## ASSIGNMENT
Copy the data verbatim and leave out every picture.

── RECORDS FOR THIS EXERCISE ──

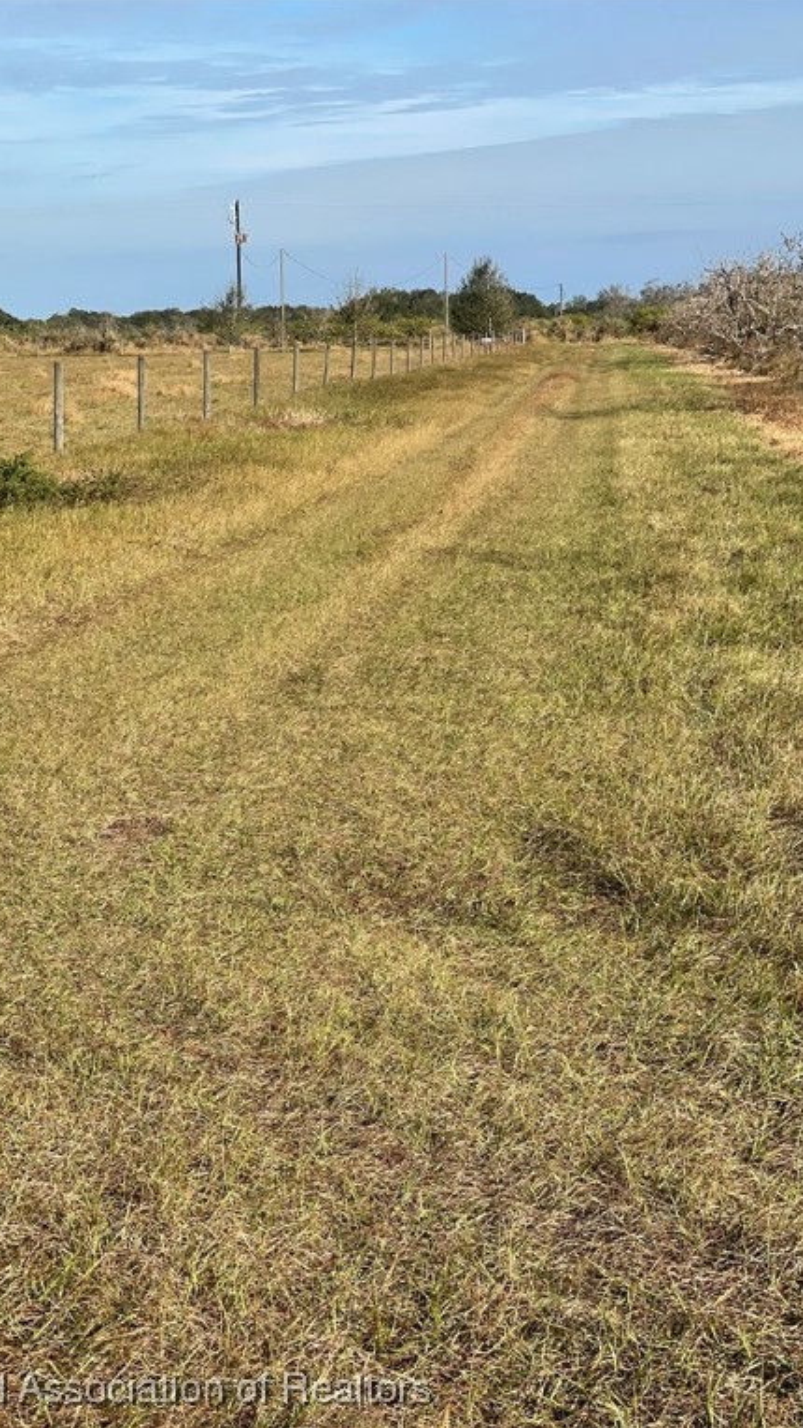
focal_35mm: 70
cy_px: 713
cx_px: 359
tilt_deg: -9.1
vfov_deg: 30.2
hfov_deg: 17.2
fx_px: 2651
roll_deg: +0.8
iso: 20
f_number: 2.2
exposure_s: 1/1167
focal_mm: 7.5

───

## YOUR RESPONSE
focal_35mm: 70
cy_px: 713
cx_px: 359
tilt_deg: -9.1
vfov_deg: 30.2
hfov_deg: 17.2
fx_px: 2651
roll_deg: +0.8
iso: 20
f_number: 2.2
exposure_s: 1/1167
focal_mm: 7.5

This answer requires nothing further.